The threat of death and illness is profoundly impacting the mental health of those medical personnel who soldier on. Many fear contracting the virus at work and bringing it home to more vulnerable relatives, or their own children.
In much of the world being a doctor or nurse in itself never really posed a challenge to one’s health, says Andrew Goddard, a professor of medicine at Royal Darby Hospital and president of the Royal College of Physicians. “This is the first time that doctors are fearing for their lives and health, but also for the health of their families.”
Goddard, a gastroenterologist, described the covid-19 death of a close friend and colleague “as probably the worst point of my professional life.”
Numerous studies have already been sketched out warning that the pandemic was wearing out the medical community, causing an epidemic of Burnout Syndrome, “defined as an excessive and prolonged stress whose main components are emotional fatigue causing energy loss, wear out feeling and fatigue,” which lead to diminished working ability and depression, according to a paper by published a Brazilian medical journal.

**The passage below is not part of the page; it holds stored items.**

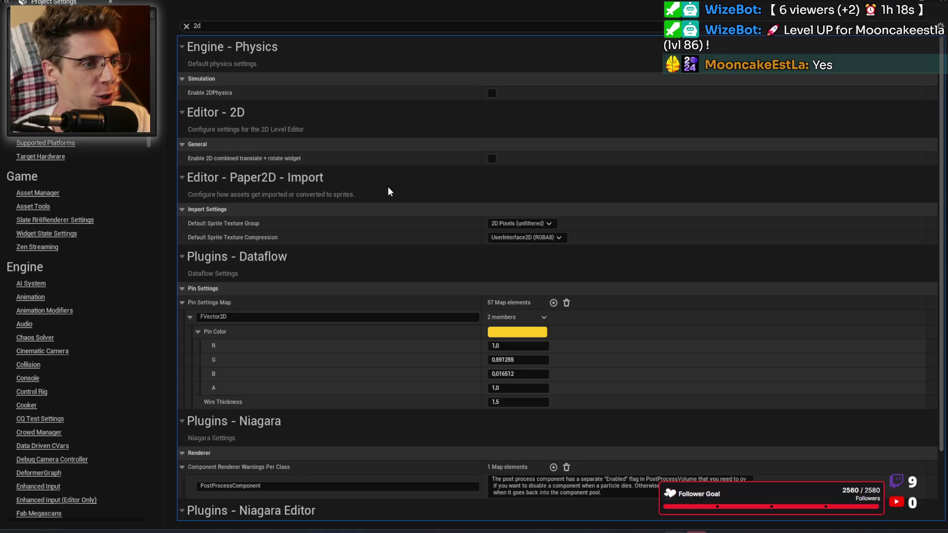
{"action": "key", "text": "alt+Tab"}
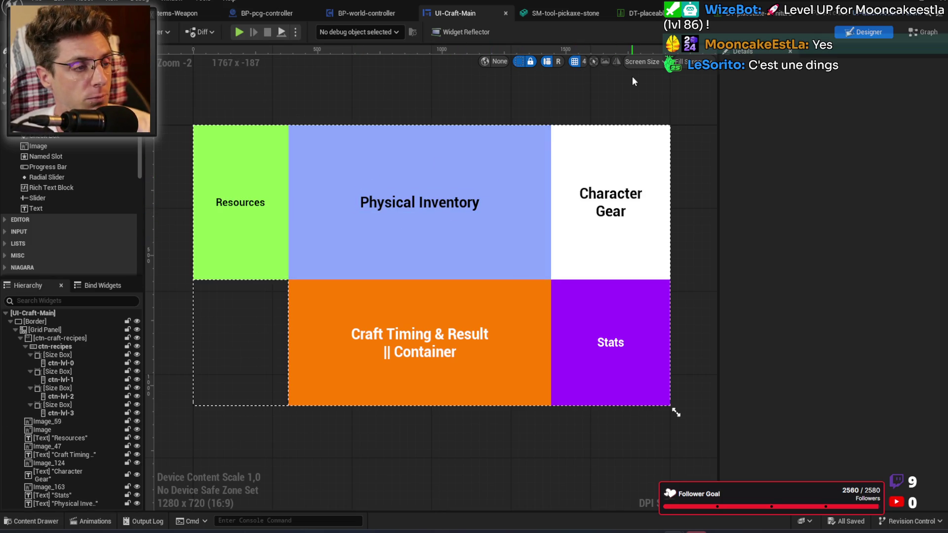
Step: Open the SM-tool-pickaxe-stone mesh and orbit and zoom around it, then return to the browser
{"action": "left_click", "coordinate": [565, 13]}
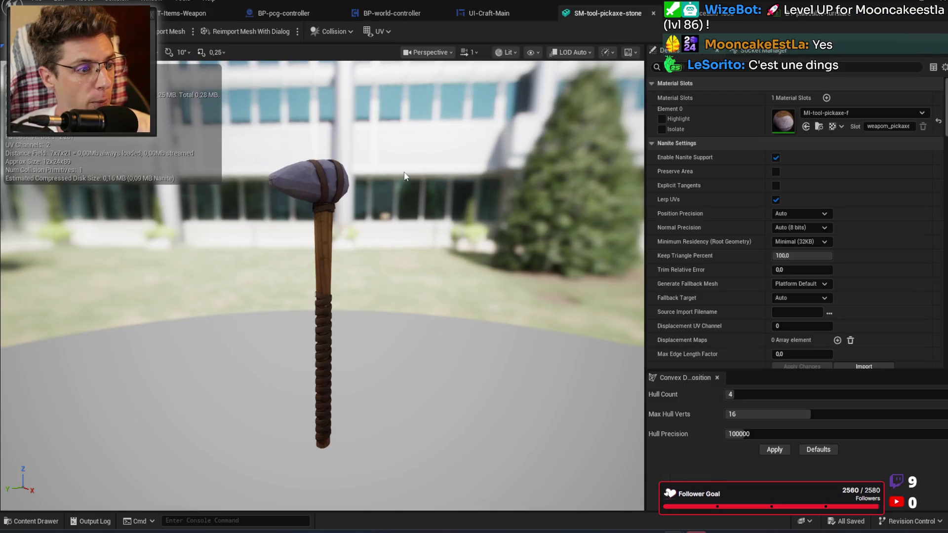
{"action": "mouse_move", "coordinate": [440, 198]}
{"action": "left_mouse_down"}
{"action": "mouse_move", "coordinate": [361, 227]}
{"action": "mouse_move", "coordinate": [400, 129]}
{"action": "left_mouse_up"}
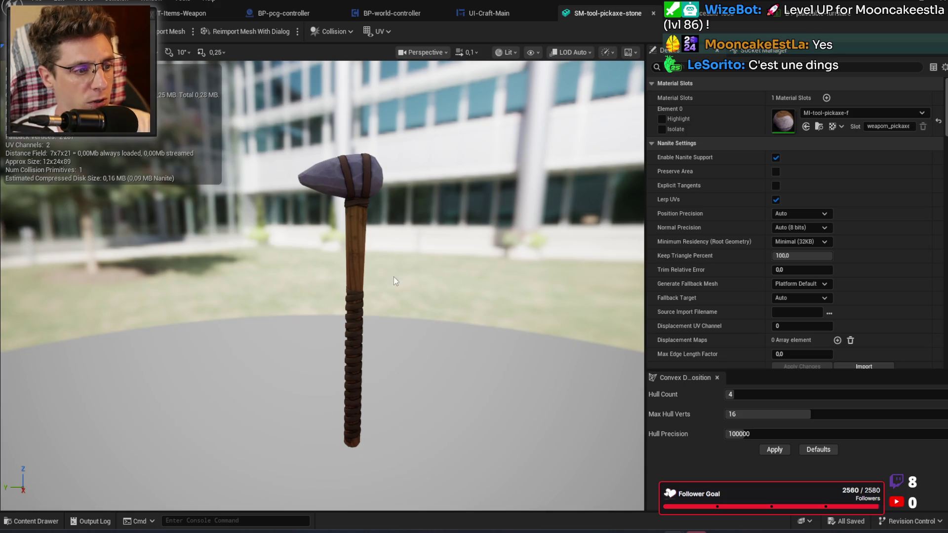
{"action": "left_click_drag", "start_coordinate": [347, 199], "coordinate": [359, 190]}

Faced with the dangers and stress of the pandemic era, many physicians and nurses have taken early retirements, or simply quit their jobs. In Turkey, between 200 and 300 hundred physicians have either applied to retire or stopped showing up for work, said the head of the doctors association. Tascioglu was set to retire from clinical practice this year, though he was eager to keep teaching.
The shortfall in experienced and well-trained medical personnel will be global. Jordan Search Consultants, an American recruitment firm, predicts an “unprecedented demand for providers unlike what hospitals have ever dealt with before” as a result of Covid-19.
“People are asking, am I prepared to take that level of personal risk and sacrifice?” says Catton. The pandemic has also complicated efforts to quickly train up new physicians. Remote learning means medical students are unable to shadow physicians or work as volunteers at medical facilities and are denied access to laboratories or morgues.
“We’ve seen a dramatic decrease in our ability to train doctors,” says Omar Khorshid, president of the Australian Medical Association, speaking in a telephone interview from Perth. “We’ve been unable to perform exams. We’ve had difficulty performing the selection processes.”
Doctors and nurses across the world have staged protests, demanding better conditions, pay and safety equipment. “Nurses say enough with the clapping and applause,” says Catton. “Get us the personal protective equipment and testing we need.”
But even as it has underscored the healthcare failure of governments, the pandemic has also brought the medical community together across the world like nothing before, as physicians share clinical experiences and researchers race to find treatments and a vaccine — potentially establishing protocols, precautions and treatments that can be applied to the next pandemic to strike the world.